It was not a grizzly, but a big black bear, not long awake after a solid six months of sleep. Although people who claim to know about such things have assured me that bears do not awaken in spring under any real “food stress,” I wonder if the same smug experts have ever confirmed this with the bears themselves. Seems to me that after a six-month fast, at least a few of the bears might be on the lookout for a little break-fast.  And all around that bear as I left him alone and climbed away southeast toward my own dinner, not a swelling bud or an open pond or a blade of green grass in sight – just ice and rock and brown burned forest. Our own limits transgressed, and some life pasturing, Henry? Pasturing on what?

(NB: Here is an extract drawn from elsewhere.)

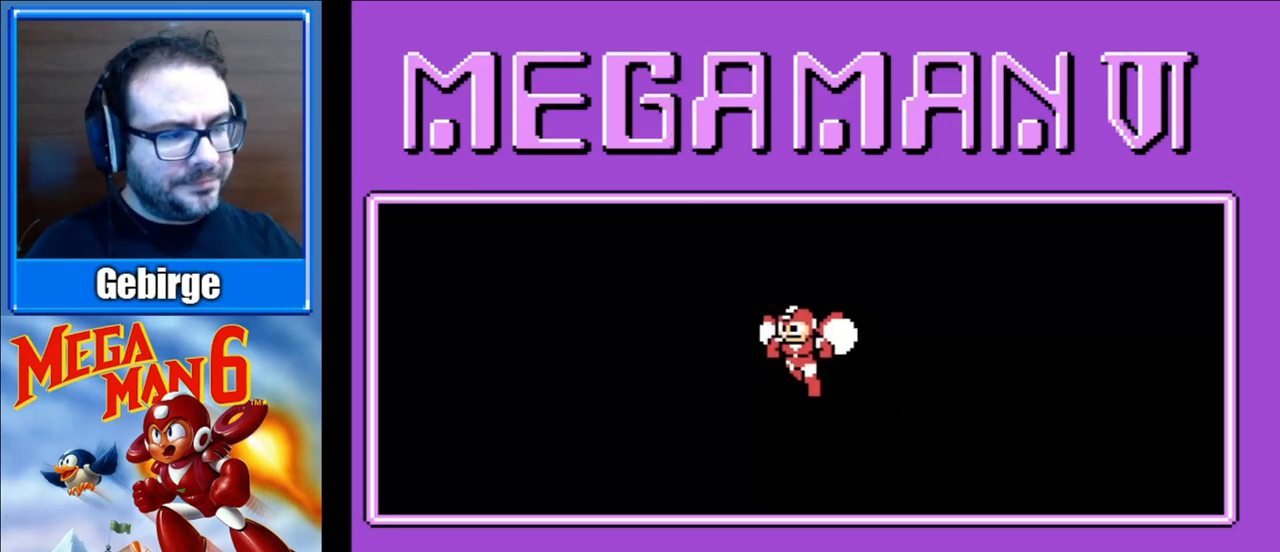
{"buttons": ["A"], "events": [[500, "A", "down"]]}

Maybe I am too easily amazed. This is becoming a theme with me, but I am intrigued and I keep circling back to it. This morning it is the pilot in me, wondering at the fuel-flow aspect of all that running and bounding and flapping and squawking. And the dog musher in me, tallying the total kilocalories burned in a day by a warm body in cold weather. And also just the weak, pink, mostly hairless human that, like billions of others, has held to the habit of tucking into three square meals a day, nonstop now for over six decades. Every wing beat of those seagulls and warblers, every loping stride of that bear, every waggle of a fin and lift of a paw, is energy being expended, and somehow, all around us, the critters roam and soar and swim around to find and procure that energy. They don’t split atoms or dam rivers; they never pump and pipe and burn fossilized jungles. Yet they go on and on. And if that is not amazing, and is not a plain instance of our own limits transgressed, then I don’t know what amazement or transgression are.

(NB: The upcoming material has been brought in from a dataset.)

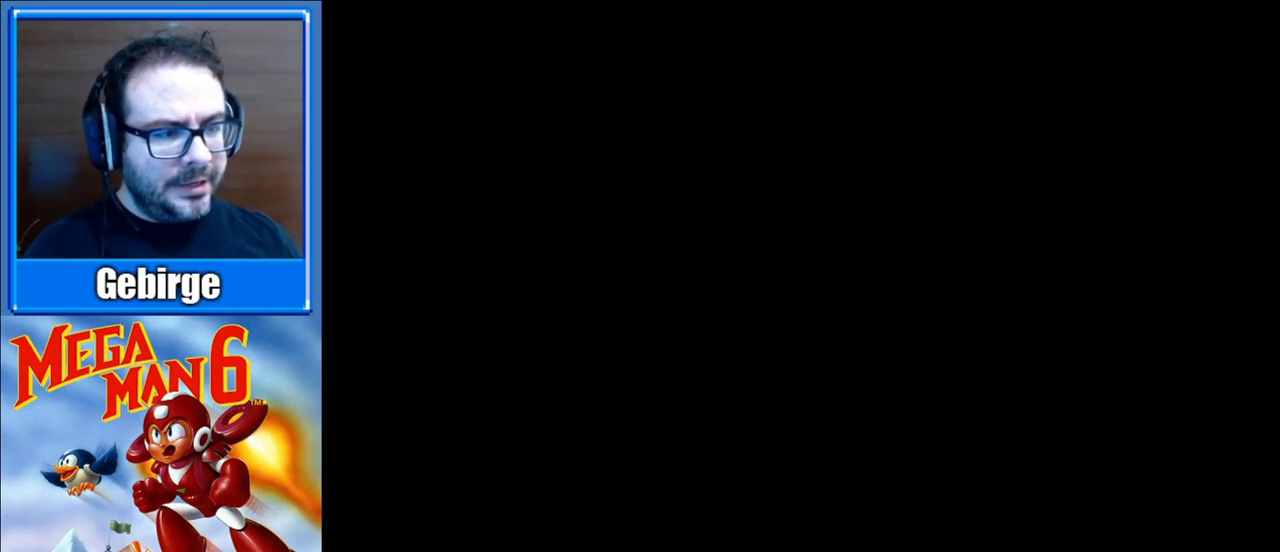
{"buttons": [], "events": []}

So long for now. Just barely squeaked this one in by the close of May. Tempus has been fugiting again. HDT’s lines are expanded below.

 

“At the same time that we are earnest to explore and learn all things, we require that all things be mysterious and unexplorable, that land and sea be infinitely wild, unsurveyed and unfathomed by us because unfathomable. We can never have enough of nature. We must be refreshed by the sight of inexhaustible vigor, vast and titanic features, the sea-coast with its wrecks, the wilderness with its living and its decaying trees, the thunder-cloud, and the rain which lasts three weeks and produces freshets. We need to witness our own limits transgressed, and some life pasturing freely where we never wander.”

—  Thoreau, Walden

 

We are living even now among punishments and ruins. — Wendell Berry  

I must admit that I think of Berry’s pronouncement fairly frequently. As a more upbeat counterpoint to it, I think he might agree, on a good day, that we do live also in an age of startling confluences and juxtapositions. Layers upon layers of sometimes comical, sometimes thought-provoking non sequiturs that can pile up thick and fast enough to take your breath away.

For example, try to imagine fitting all of these together in one place, at one moment:

Grizzly bear, Islamic call to prayer, and a constellation of satellites circling the earth.  Ski-plane, seismometer, and six solar panels. Glacial esker, Haiti, and a stone spearpoint thousands of years old. Ottawa, Calgary, and Gardenia Lake. 

All of these converged for three of us on an afternoon in April 2010, about a hundred miles east of here on the edge of the tundra.  Looking back through my journals from that time, I cannot find any reference to that startling day. That lack of reference surprises me, because I still think about that day, and over the years I have regaled many friends with this story.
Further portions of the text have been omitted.